Saved data entries
──────────
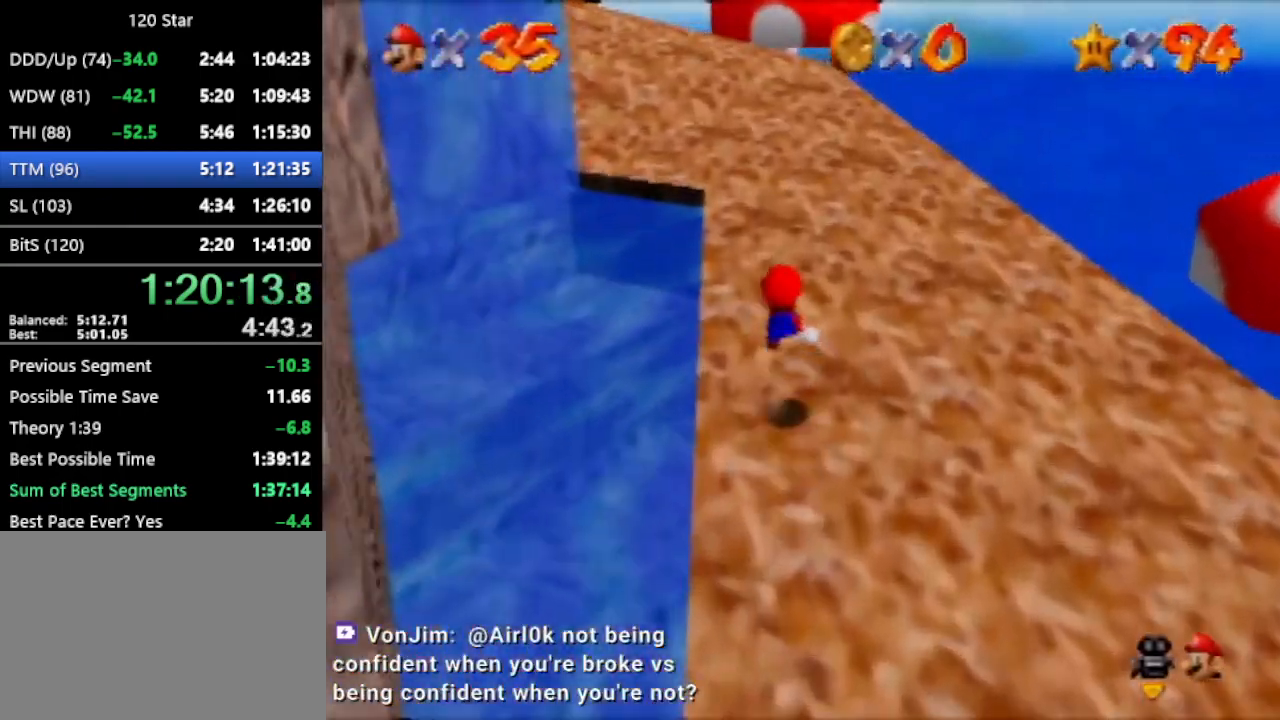
{"buttons": [], "left_stick": "up", "events": []}
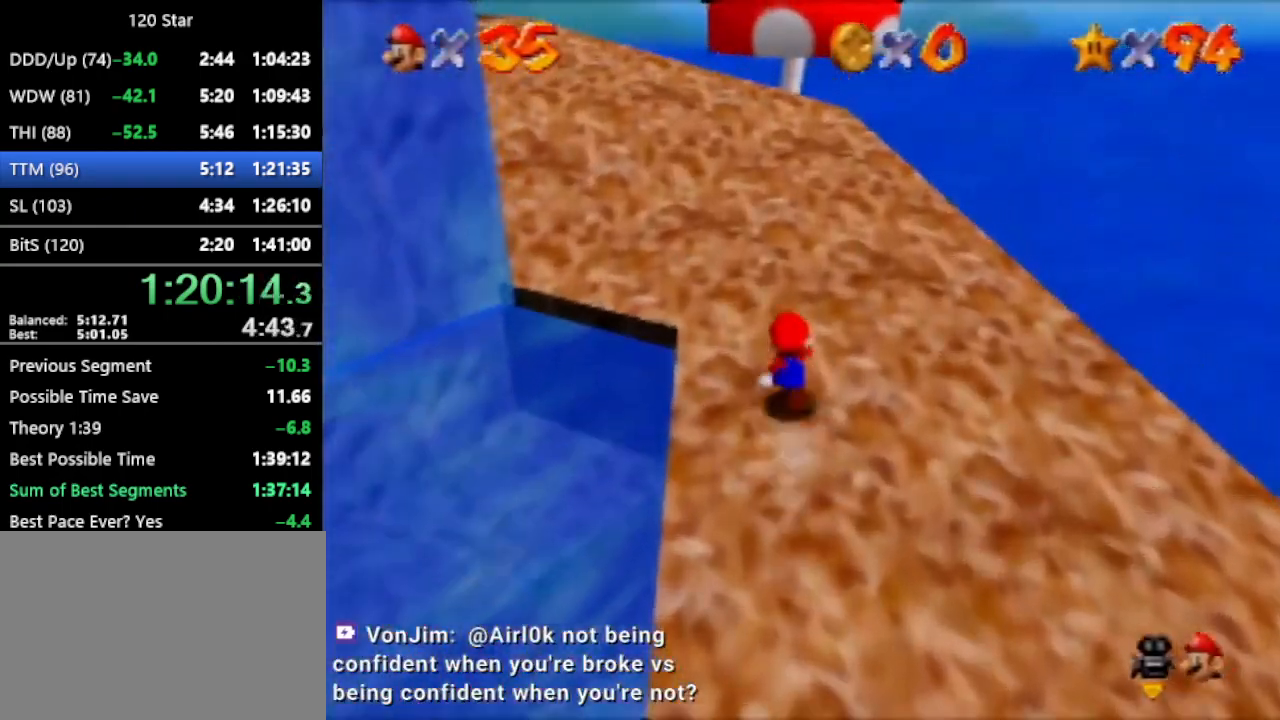
{"buttons": [], "left_stick": "up", "events": [[33, "A", "down"], [200, "A", "up"]]}
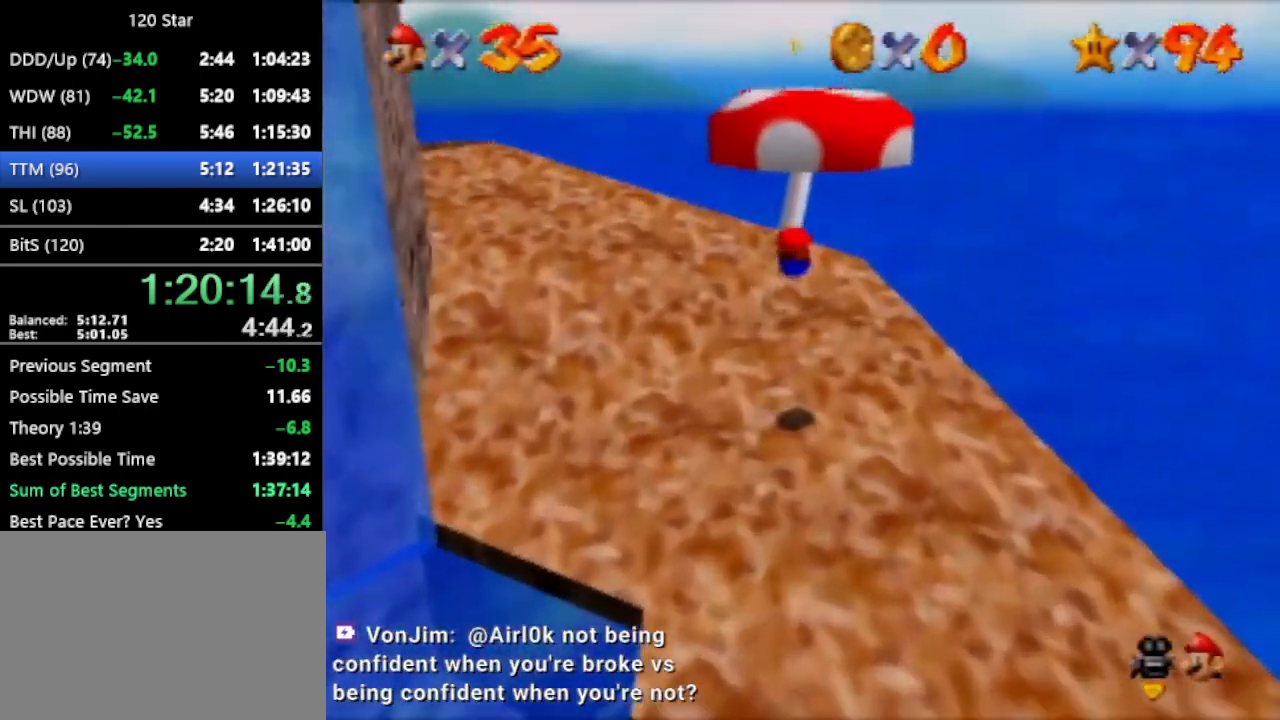
{"buttons": [], "left_stick": "down-left", "events": [[301, "left_stick", "center"], [334, "R1", "down"], [367, "A", "down"], [367, "left_stick", "down-left"], [467, "A", "up"], [501, "R1", "up"]]}
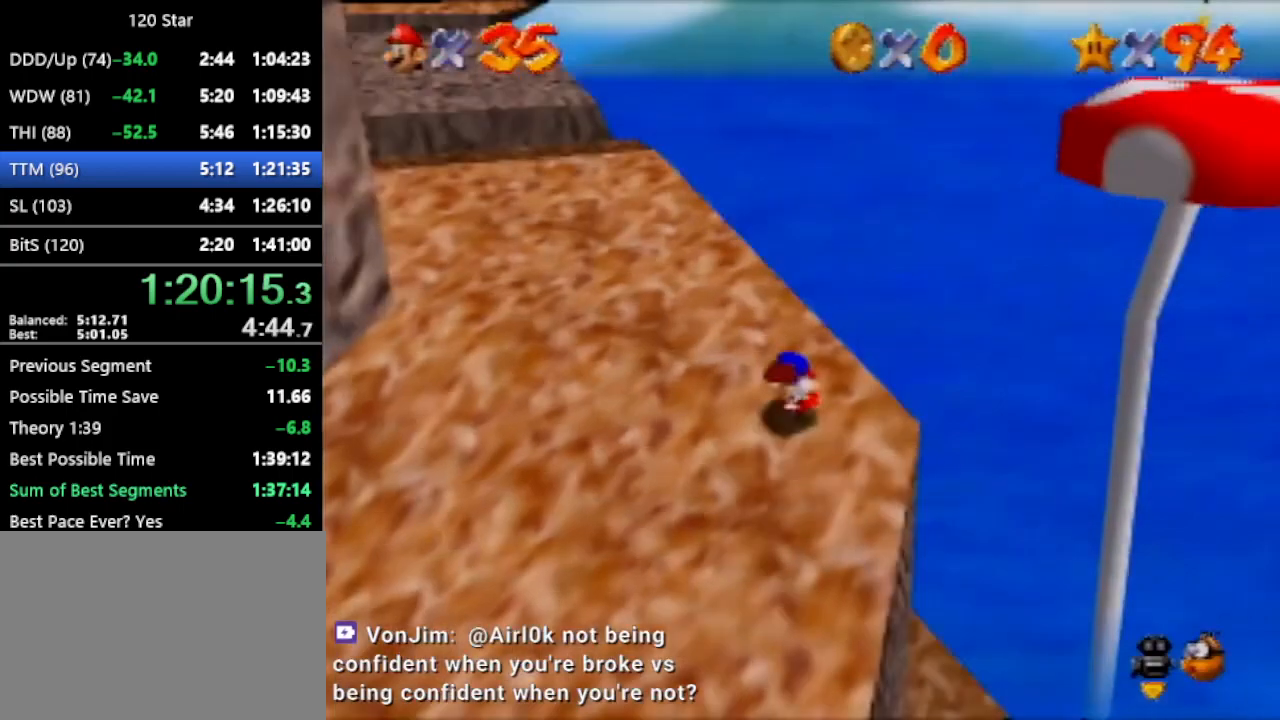
{"buttons": [], "left_stick": "down-left", "events": []}
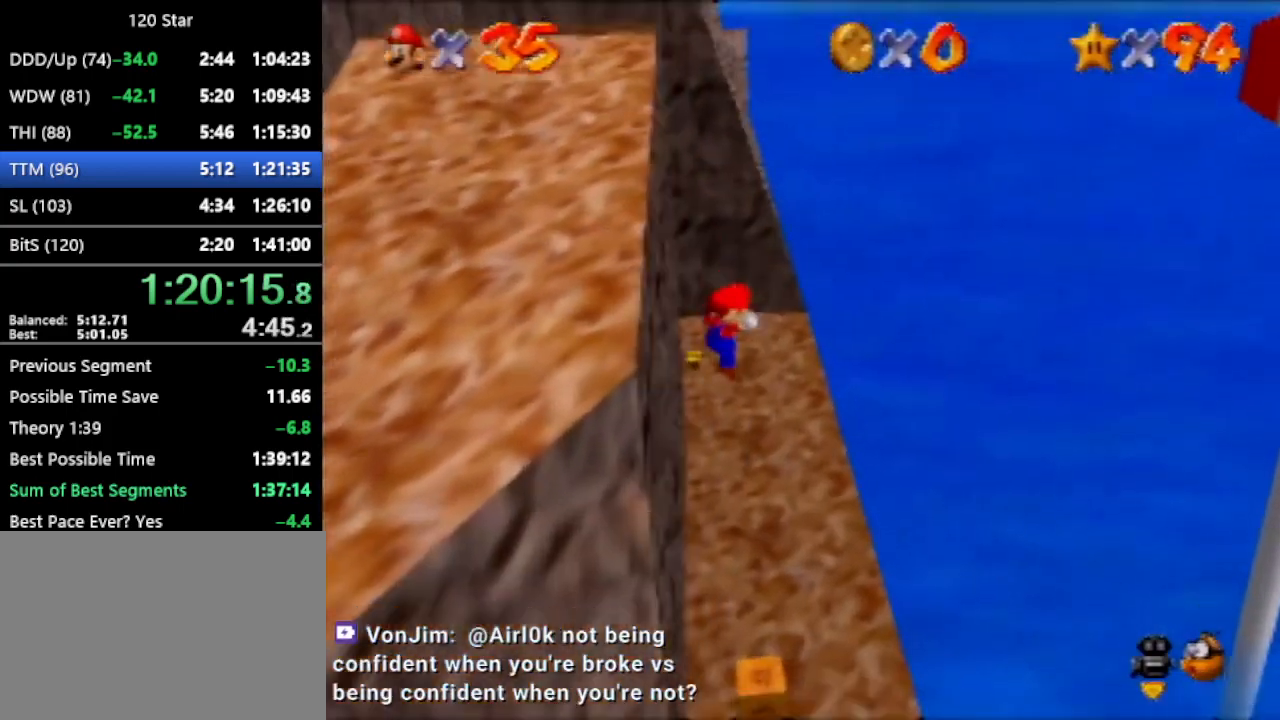
{"buttons": [], "left_stick": "center", "events": [[234, "left_stick", "center"]]}
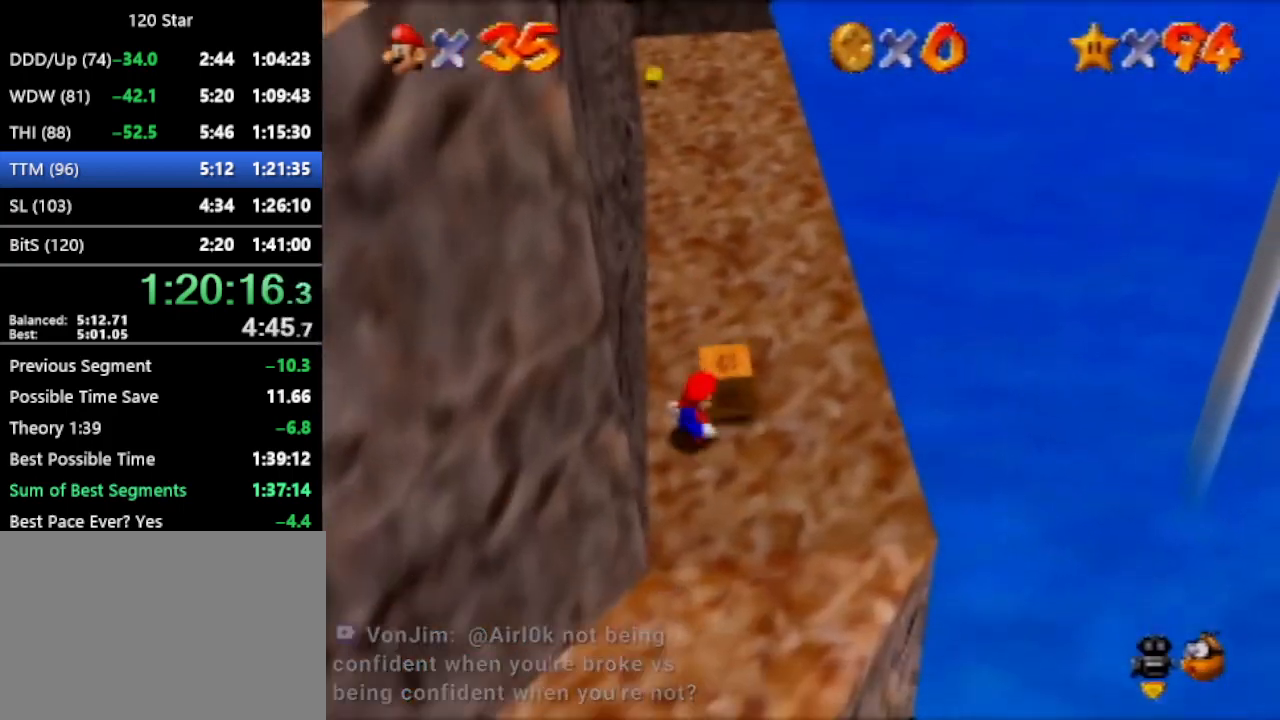
{"buttons": [], "left_stick": "left", "events": [[267, "left_stick", "left"]]}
──────────
About this exercise. Which lines in the entries above contain "center"? Pull each of them out.

Expected answer.
{"buttons": [], "left_stick": "down-left", "events": [[301, "left_stick", "center"], [334, "R1", "down"], [367, "A", "down"], [367, "left_stick", "down-left"], [467, "A", "up"], [501, "R1", "up"]]}
{"buttons": [], "left_stick": "center", "events": [[234, "left_stick", "center"]]}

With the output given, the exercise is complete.